The pumping lemma says that
Let be $M$ a regular language. Then there exists a number $p>0$ such that for each word $w\in L$, such that $|w|\ge p$, there exist $x,y,z$ such that :
- $w=xyz$
- $|y|>0$
- $|xy|\le p$
- For each $i\ge 0$ we have $xy^iz\in L$.

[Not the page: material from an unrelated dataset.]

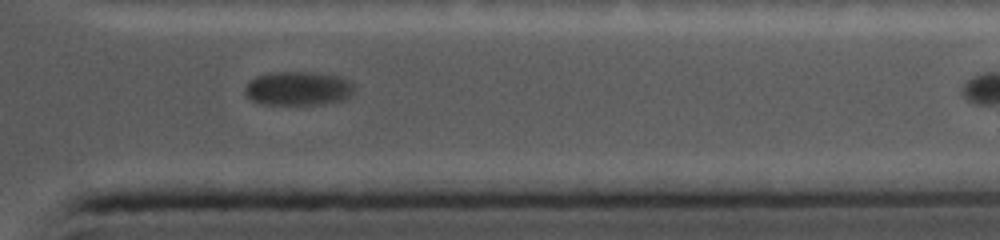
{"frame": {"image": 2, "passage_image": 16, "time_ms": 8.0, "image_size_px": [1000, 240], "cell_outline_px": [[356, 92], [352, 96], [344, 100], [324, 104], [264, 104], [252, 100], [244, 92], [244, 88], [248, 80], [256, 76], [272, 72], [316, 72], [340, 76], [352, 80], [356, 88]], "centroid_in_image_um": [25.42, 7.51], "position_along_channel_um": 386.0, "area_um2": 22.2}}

(I don't perfectly understand this lemma...). I have great difficulties to understand the examples [which I can provide you in French here][1].
My attempt
Let's take $w=a^{qn}b^n\Rightarrow w\in L$
- Let's assume $L$ is regular.
- I thought about taking $|w|>n$
- $x = aaaa....$ , $y = aaaa...$, $|x|=s$, $|y|=k$. We need to consider ALL the options, that is all the possible $s,k$ such that $s≥0$,$k≥1$ and $s+k≤n$.
Let's take $i=0$, then $xy^iz=xz=a^{qn-k}b^n\not\in L$ whatever may $s,k$ be and since $k\ge 1$, $L$ isn't regular at all (but why) nd we reach a contradiction.
I have some difficulties to understand the conclusion.
As @Hagen von Eitzen said in the comments, using $w=b^pa^p$ is a better idea. Here's a more detailed explanation.
Assume $L$ is regular. Then it satisfies the Pumping Lemma, so there exists such a number $p$ that for any word $w\in L$, $|w|\ge p$, the conditions of the lemma will be satisfied. Since it is true for any such $w$, it is true in particular for $w=b^pa^p$ — which belongs to $L$ and whose length is $2p\ge p$. By the Pumping Lemma, $w$ can be written in the form $w=xyz$, where:
Note that the condition $|xy|\le p$ implies that the $xy$ part lies entirely within the initial $p$ letters $b$ of the word $w$, so in particular $y$ consists of $b$'s only: $y=b^k$ for some $k\ge1$. Then according to the Pumping Lemma, $$xy^2z=b^{p+k}a^p\in L.$$ But that can't be true, because this word has more $b$'s than $a$'s, so the number of $b$'s does not divide the number of $a$'s.